During a session of Parliament in 1891, Mark Stewart MP stood and drew the House of Commons’ attention to a statement made in the Allahabad Pioneer earlier that year regarding the dangers of cannabis or “ganja” use. The article claimed that cannabis was far more dangerous than opium and for that reason had been made illegal in Lower Burma. The article further observed that “the lunatic asylums of India are filled with ganja smokers.” (Indeed they were filled with substance users of all sorts, but cannabis users were only a small percent of such.) Stewart, an accomplished temperance campaigner, had no qualms lumping together all the many forms of cannabis into one, some of which did, indeed, produce some strong intoxicating effects.
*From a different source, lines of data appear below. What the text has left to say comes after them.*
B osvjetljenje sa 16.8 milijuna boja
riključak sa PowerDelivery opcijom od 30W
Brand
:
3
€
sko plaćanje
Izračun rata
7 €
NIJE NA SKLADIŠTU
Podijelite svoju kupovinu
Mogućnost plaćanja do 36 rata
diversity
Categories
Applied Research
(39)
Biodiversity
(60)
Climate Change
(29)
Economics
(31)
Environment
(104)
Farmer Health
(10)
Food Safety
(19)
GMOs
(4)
But Stewart was not alone in his efforts to villainize hemp and its derivatives.
William Sproston Caine, a fellow member of parliament, dedicated much of his life to the temperance movement, presiding over such institutions as the Baptist Total Abstinence Society and the National Temperance Federation. Caine traveled to India with the intent on familiarizing himself with the darkest sides of the industry, concluding, predictably, that cannabis was “the most horrible intoxicant the world has yet produced.” After delivering his findings, he asked Parliament to form a commission of experts to investigate the use and effects of cannabis in Bengal, including the effects such substances ultimately had on the moral and social condition of the people who used it. Caine’s request was seconded by George Russell, the secretary of state and Parliamentary secretary for India. The Indian Hemp Drugs Commission was formed, but the British government, having a large stake in the opium trade, was happy to encourage the temperance adherents toward fighting against the ills of cannabis if it kept their attention off of far more economically impactful legislations against alcohol or opium.
After 266 days of travel across India, conducting experiments and interviewing those who grew the plant and harvested it for medicinal and recreational use, as well as speaking with those who used it, the Indian Hemp Drugs Commission concluded that less than one percent of the population consumed cannabis preparations and that, of these users, only about five percent might be considered excessive users. Moderate use was not believed to cause harm and the commission declared that “the habit of using hemp drugs was easier to break off than was a dependency on alcohol or opium. The commission also suggested that the predisposition to consume such intoxicants was a sign of mental weakness in and of itself, as opposed to such weaknesses being caused by the use of cannabis drugs, whether in excess or otherwise.
It feels like a very modern thing to be writing about a man dying of cancer and finding relief from his ailment in the use of medical marijuana. As it turns out, while examples of such are nearly impossible to find, it wasn’t at all unusual. I love it when my ideas coincide with historical fact. One would think that writing a story within the constraints of the rules and social norms of a specific historical point in time would be limiting. I’ve found it anything but. There is some work to be done in understanding what that framework is, but I feel at home in it. It’s been fun to get back to my first love.